DATA SHOWN >>
# # # # # # #

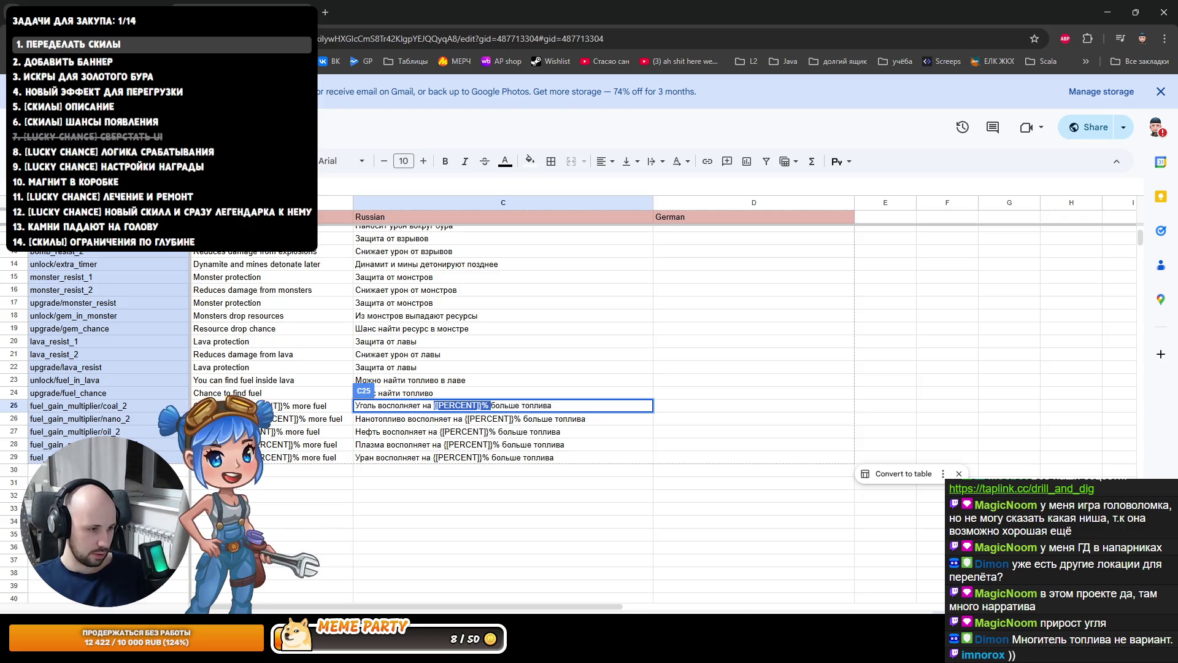
{"action": "key", "text": "BackSpace"}
{"action": "key", "text": "BackSpace"}
{"action": "key", "text": "BackSpace"}
{"action": "key", "text": "BackSpace"}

# # # # # # #

TASK >>
Print the full listing again exactly, and drop every image from it.

SOLUTION FOR THIS EXERCISE >>
{"action": "key", "text": "BackSpace"}
{"action": "key", "text": "BackSpace"}
{"action": "key", "text": "BackSpace"}
{"action": "key", "text": "BackSpace"}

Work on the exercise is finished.